ひとりの老人と、どこか浮かない表情の若い女がベンチで話している。

  
老人

それにしても、見事な桜の木です

はい・・あの、それで

老人

ああ、失礼。あれは・・そう、確か私がちょうどお嬢さんと同じくらいの年の頃でした。はじめて『しずんだ』のは

その『しずむ』というのは、一体?

老人

もう十の昔に潰れてしまいましたがね、ほらそこの駅前の、今は携帯ショップになっている曲がり角です。かつて、あそこは雑居ビルで1階が喫茶店になってましてね。
仕事の合間を見計らってはカランカランと鳴る扉を開け、ぶっきらぼうな店主に一杯のコーヒーを頼んだものです。それがまた薄くて不味い。でも不思議と落ち着いた。
完璧 ではないからこそ、心を和ませてくれたのかもしれません

少し、わかる気がします。それで?

老人

おっと、どうも話しが脱線していけません。そう、いつもは決まってカウンターに座るんですが、あの日は自分でもどういう風の吹き回しか、窓際のソファーに座ってみる気になった。
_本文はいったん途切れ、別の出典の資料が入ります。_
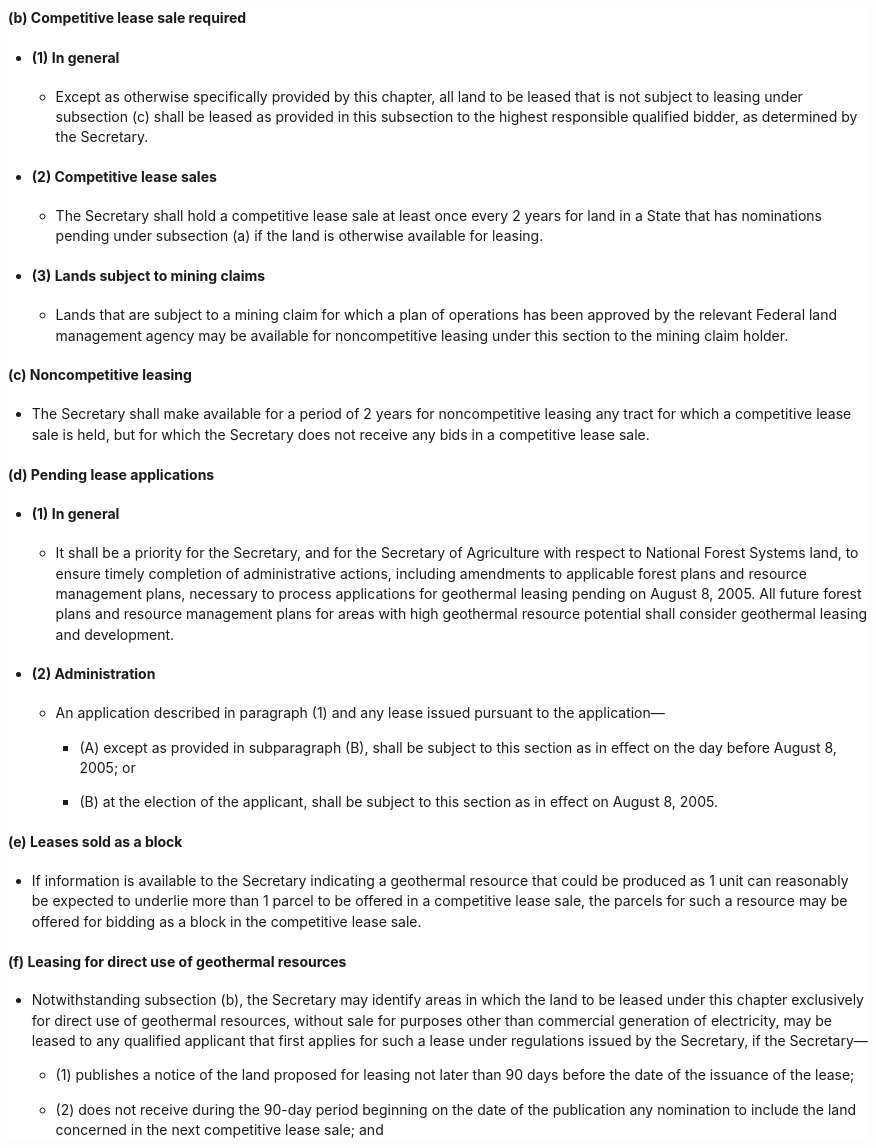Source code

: #### (b) Competitive lease sale required
* #### (1) In general
  * Except as otherwise specifically provided by this chapter, all land to be leased that is not subject to leasing under subsection (c) shall be leased as provided in this subsection to the highest responsible qualified bidder, as determined by the Secretary.

* #### (2) Competitive lease sales
  * The Secretary shall hold a competitive lease sale at least once every 2 years for land in a State that has nominations pending under subsection (a) if the land is otherwise available for leasing.

* #### (3) Lands subject to mining claims
  * Lands that are subject to a mining claim for which a plan of operations has been approved by the relevant Federal land management agency may be available for noncompetitive leasing under this section to the mining claim holder.

#### (c) Noncompetitive leasing
* The Secretary shall make available for a period of 2 years for noncompetitive leasing any tract for which a competitive lease sale is held, but for which the Secretary does not receive any bids in a competitive lease sale.

#### (d) Pending lease applications
* #### (1) In general
  * It shall be a priority for the Secretary, and for the Secretary of Agriculture with respect to National Forest Systems land, to ensure timely completion of administrative actions, including amendments to applicable forest plans and resource management plans, necessary to process applications for geothermal leasing pending on August 8, 2005. All future forest plans and resource management plans for areas with high geothermal resource potential shall consider geothermal leasing and development.

* #### (2) Administration
  * An application described in paragraph (1) and any lease issued pursuant to the application—

    * (A) except as provided in subparagraph (B), shall be subject to this section as in effect on the day before August 8, 2005; or

    * (B) at the election of the applicant, shall be subject to this section as in effect on August 8, 2005.

#### (e) Leases sold as a block
* If information is available to the Secretary indicating a geothermal resource that could be produced as 1 unit can reasonably be expected to underlie more than 1 parcel to be offered in a competitive lease sale, the parcels for such a resource may be offered for bidding as a block in the competitive lease sale.

#### (f) Leasing for direct use of geothermal resources
* Notwithstanding subsection (b), the Secretary may identify areas in which the land to be leased under this chapter exclusively for direct use of geothermal resources, without sale for purposes other than commercial generation of electricity, may be leased to any qualified applicant that first applies for such a lease under regulations issued by the Secretary, if the Secretary—

  * (1) publishes a notice of the land proposed for leasing not later than 90 days before the date of the issuance of the lease;

  * (2) does not receive during the 90-day period beginning on the date of the publication any nomination to include the land concerned in the next competitive lease sale; and
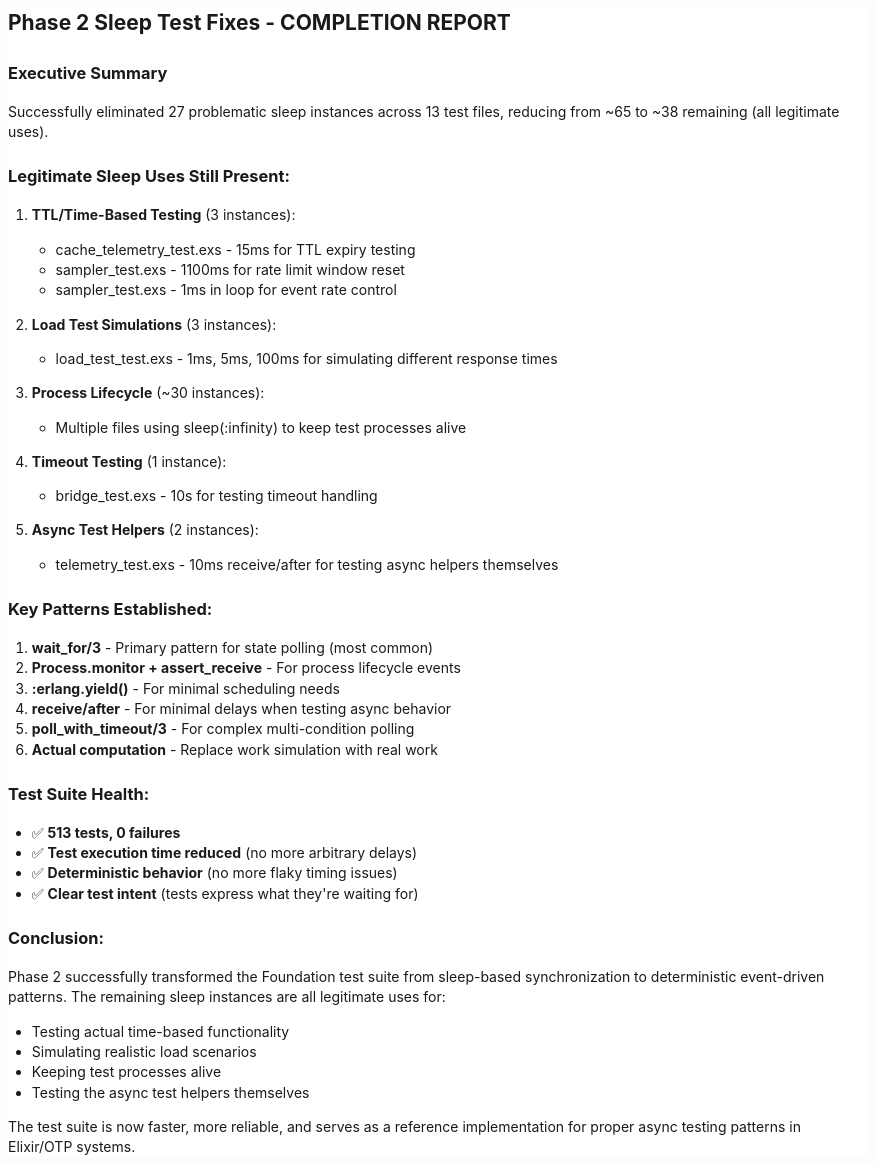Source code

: ## Phase 2 Sleep Test Fixes - COMPLETION REPORT

### Executive Summary
Successfully eliminated 27 problematic sleep instances across 13 test files, reducing from ~65 to ~38 remaining (all legitimate uses).

### Legitimate Sleep Uses Still Present:
1. **TTL/Time-Based Testing** (3 instances):
   - cache_telemetry_test.exs - 15ms for TTL expiry testing
   - sampler_test.exs - 1100ms for rate limit window reset
   - sampler_test.exs - 1ms in loop for event rate control

2. **Load Test Simulations** (3 instances):
   - load_test_test.exs - 1ms, 5ms, 100ms for simulating different response times
   
3. **Process Lifecycle** (~30 instances):
   - Multiple files using sleep(:infinity) to keep test processes alive
   
4. **Timeout Testing** (1 instance):
   - bridge_test.exs - 10s for testing timeout handling

5. **Async Test Helpers** (2 instances):
   - telemetry_test.exs - 10ms receive/after for testing async helpers themselves

### Key Patterns Established:
1. **wait_for/3** - Primary pattern for state polling (most common)
2. **Process.monitor + assert_receive** - For process lifecycle events
3. **:erlang.yield()** - For minimal scheduling needs
4. **receive/after** - For minimal delays when testing async behavior
5. **poll_with_timeout/3** - For complex multi-condition polling
6. **Actual computation** - Replace work simulation with real work

### Test Suite Health:
- ✅ **513 tests, 0 failures**
- ✅ **Test execution time reduced** (no more arbitrary delays)
- ✅ **Deterministic behavior** (no more flaky timing issues)
- ✅ **Clear test intent** (tests express what they're waiting for)

### Conclusion:
Phase 2 successfully transformed the Foundation test suite from sleep-based synchronization to deterministic event-driven patterns. The remaining sleep instances are all legitimate uses for:
- Testing actual time-based functionality
- Simulating realistic load scenarios  
- Keeping test processes alive
- Testing the async test helpers themselves

The test suite is now faster, more reliable, and serves as a reference implementation for proper async testing patterns in Elixir/OTP systems.
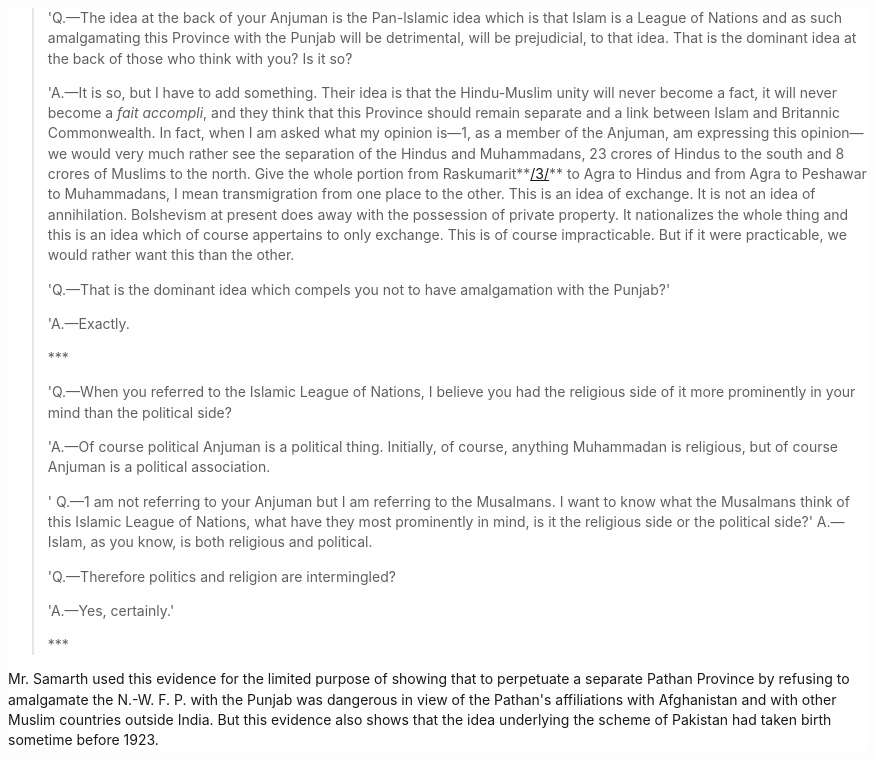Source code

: >
> 'Q.—The idea at the back of your Anjuman is the Pan-lslamic idea which
> is that Islam is a League of Nations and as such amalgamating this
> Province with the Punjab will be detrimental, will be prejudicial, to
> that idea. That is the dominant idea at the back of those who think
> with you? Is it so?
>
> 'A.—It is so, but I have to add something. Their idea is that the
> Hindu-Muslim unity will never become a fact, it will never become a
> *fait accompli*, and they think that this Province should remain
> separate and a link between Islam and Britannic Commonwealth. In fact,
> when I am asked what my opinion is—1, as a member of the Anjuman, am
> expressing this opinion—we would very much rather see the separation
> of the Hindus and Muhammadans, 23 crores of Hindus to the south and 8
> crores of Muslims to the north. Give the whole portion from
> Raskumarit**[/3/](#n03)** to Agra to Hindus and from Agra to Peshawar
> to Muhammadans, I mean transmigration from one place to the other.
> This is an idea of exchange. It is not an idea of annihilation.
> Bolshevism at present does away with the possession of private
> property. It nationalizes the whole thing and this is an idea which of
> course appertains to only exchange. This is of course impracticable.
> But if it were practicable, we would rather want this than the other.
>
> 'Q.—That is the dominant idea which compels you not to have
> amalgamation with the Punjab?'
>
> 'A.—Exactly.
>
> \*\*\*
>
> 'Q.—When you referred to the Islamic League of Nations, I believe you
> had the religious side of it more prominently in your mind than the
> political side?
>
> 'A.—Of course political Anjuman is a political thing. Initially, of
> course, anything Muhammadan is religious, but of course Anjuman is a
> political association.
>
> ' Q.—1 am not referring to your Anjuman but I am referring to the
> Musalmans. I want to know what the Musalmans think of this Islamic
> League of Nations, what have they most prominently in mind, is it the
> religious side or the political side?' A.—Islam, as you know, is both
> religious and political.
>
> 'Q.—Therefore politics and religion are intermingled?
>
> 'A.—Yes, certainly.'
>
> \*\*\*

 Mr. Samarth used this evidence for the limited purpose of showing
that to perpetuate a separate Pathan Province by refusing to amalgamate
the N.-W. F. P. with the Punjab was dangerous in view of the Pathan's
affiliations with Afghanistan and with other Muslim countries outside
India. But this evidence also shows that the idea underlying the scheme
of Pakistan had taken birth sometime before 1923.
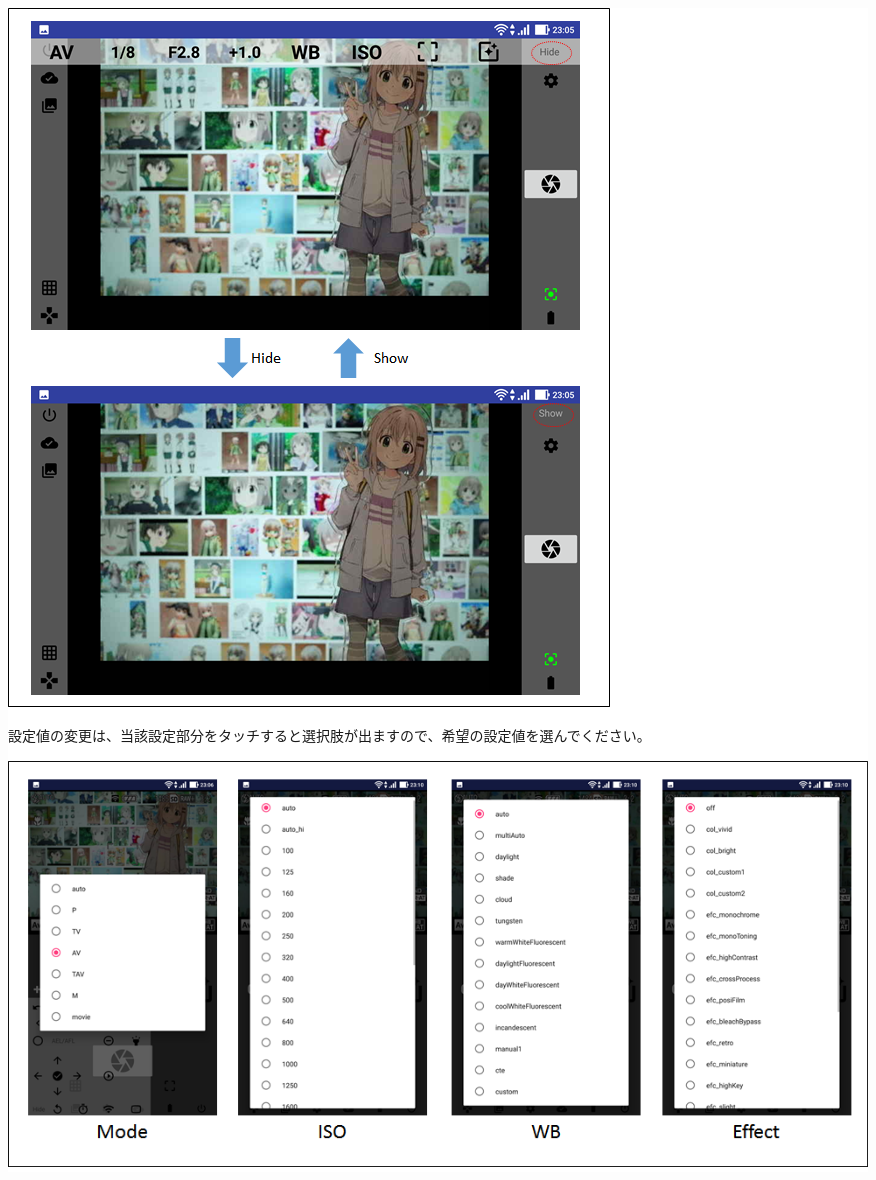 ![コントロールパネル表示(横画面)](images/GR2Control_controlpanel.png)

設定値の変更は、当該設定部分をタッチすると選択肢が出ますので、希望の設定値を選んでください。

![カメラ設定値の変更](images/GR2Control_camera-properties.png)
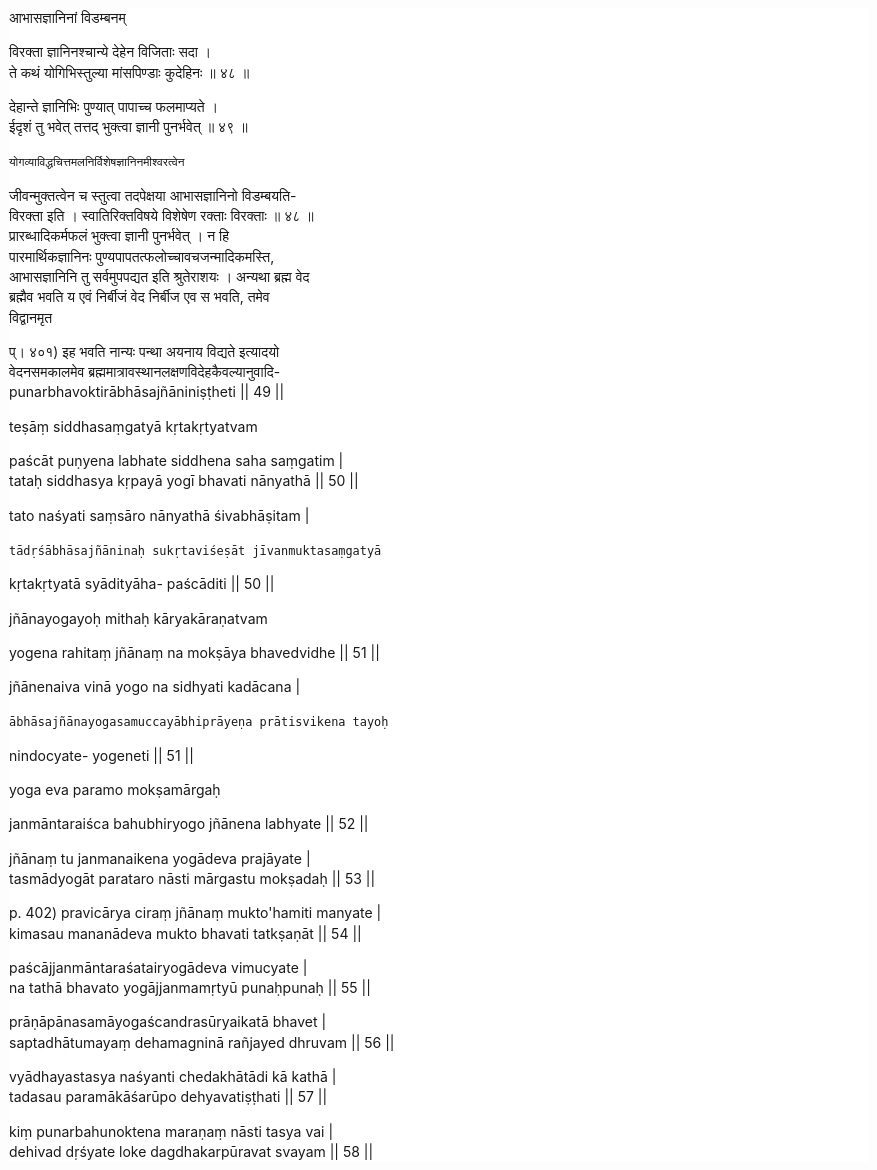 आभासज्ञानिनां विडम्बनम्  
  
विरक्ता ज्ञानिनश्चान्ये देहेन विजिताः सदा ।  
ते कथं योगिभिस्तुल्या मांसपिण्डाः कुदेहिनः ॥ ४८ ॥  
  
देहान्ते ज्ञानिभिः पुण्यात् पापाच्च फलमाप्यते ।  
ईदृशं तु भवेत् तत्तद् भुक्त्वा ज्ञानी पुनर्भवेत् ॥ ४९ ॥  
  
	योगव्याविद्धचित्तमलनिर्विशेषज्ञानिनमीश्वरत्वेन   
जीवन्मुक्तत्वेन च स्तुत्वा तदपेक्षया आभासज्ञानिनो विडम्बयति-   
विरक्ता इति । स्वातिरिक्तविषये विशेषेण रक्ताः विरक्ताः ॥ ४८ ॥   
प्रारब्धादिकर्मफलं भुक्त्वा ज्ञानी पुनर्भवेत् । न हि   
पारमार्थिकज्ञानिनः पुण्यपापतत्फलोच्चावचजन्मादिकमस्ति,   
आभासज्ञानिनि तु सर्वमुपपद्यत इति श्रुतेराशयः । अन्यथा ब्रह्म वेद   
ब्रह्मैव भवति य एवं निर्बीजं वेद निर्बीज एव स भवति, तमेव   
विद्वानमृत  
  
प्। ४०१) इह भवति नान्यः पन्था अयनाय विद्यते इत्यादयो   
वेदनसमकालमेव ब्रह्ममात्रावस्थानलक्षणविदेहकैवल्यानुवादि-  
punarbhavoktirābhāsajñāniniṣṭheti || 49 ||  
  
teṣāṃ siddhasaṃgatyā kṛtakṛtyatvam  
  
paścāt puṇyena labhate siddhena saha saṃgatim |  
tataḥ siddhasya kṛpayā yogī bhavati nānyathā || 50 ||  
  
tato naśyati saṃsāro nānyathā śivabhāṣitam |  
  
	tādṛśābhāsajñāninaḥ sukṛtaviśeṣāt jīvanmuktasaṃgatyā   
kṛtakṛtyatā syādityāha- paścāditi || 50 ||  
  
jñānayogayoḥ mithaḥ kāryakāraṇatvam  
  
yogena rahitaṃ jñānaṃ na mokṣāya bhavedvidhe || 51 ||  
  
jñānenaiva vinā yogo na sidhyati kadācana |  
  
	ābhāsajñānayogasamuccayābhiprāyeṇa prātisvikena tayoḥ   
nindocyate- yogeneti || 51 ||  
  
yoga eva paramo mokṣamārgaḥ  
  
janmāntaraiśca bahubhiryogo jñānena labhyate || 52 ||  
  
jñānaṃ tu janmanaikena yogādeva prajāyate |  
tasmādyogāt parataro nāsti mārgastu mokṣadaḥ || 53 ||  
  
p. 402) pravicārya ciraṃ jñānaṃ mukto'hamiti manyate |  
kimasau mananādeva mukto bhavati tatkṣaṇāt || 54 ||  
  
paścājjanmāntaraśatairyogādeva vimucyate |  
na tathā bhavato yogājjanmamṛtyū punaḥpunaḥ || 55 ||  
  
prāṇāpānasamāyogaścandrasūryaikatā bhavet |  
saptadhātumayaṃ dehamagninā rañjayed dhruvam || 56 ||  
  
vyādhayastasya naśyanti chedakhātādi kā kathā |  
tadasau paramākāśarūpo dehyavatiṣṭhati || 57 ||  
  
kiṃ punarbahunoktena maraṇaṃ nāsti tasya vai |  
dehivad dṛśyate loke dagdhakarpūravat svayam || 58 ||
えんじ色の少しタバコの灰でこげたそれは、まるであつらえたかの様に、おずおずと座る私を包み込んでくれました。すると一瞬、音が消えた

音・・ですか?

老人

人々が行き交う足音、車のクラクション、カウンターの向こう側でコーヒーをコポコポとたてる音。それらが一気に掻き消え、心地よい空白の時が生まれました。
そして私の体は、手、足、胴体、頭と徐々にソファーに埋もれてゆき、最後にはツメの先ひとつ残らず『しずんだ』のです。
次に気がついたとき、私はビルの屋上に立っていた

屋上?

老人

しずんだ』あとは、どうも上に上にいってしまうようでして。
それから私は時折『しずむ』ようになりました。布団に『しずんだ』ときは家の屋根に、背負ったリュックに『しずんだ』ときは山頂に。
そうそう、飼ってた猫と猫の間に『しずんだ』ときは人様のお屋敷の高い塀の上で、降りるのに苦労しましたよ

  
 

老人はどことなく楽しげに、くすりと笑う。

  
老人

信じられないという顔ですな?では、その目でご覧になるといい

『しずむ』のを、ですか?

老人

あらゆるものに『しずんで』きたつもりでしたが、まだ『しずんで』いないものがありました。これです

  
 

老人が上を見上げる。風の音。桜の花びらが一層舞う。

  

桜の花びら・・

老人

これだけ積もれば『しずめ』そうです

桜に『しずんだ』ら、どこにいくのかしら(呟く)

老人

ああ、そろそろです。それでは、お嬢さん

待って、おじいさん。私にも『しずめ』ますか?

老人

半分はとっくに成功していますよ

え?

老人

だって、あなた最初から気分がすっかり

あ・・ええ。そうですね

老人

委ねればいいんですよ。あとは上に上にいくだけです。いつかまた会いましょう

  
 

老人の声は次第に掻き消え、桜の花びらに『しずんで』いなくなってしまう。

  

おじいさん?

 

女が呼びかけるも返事はない。女は桜の木を見上げる。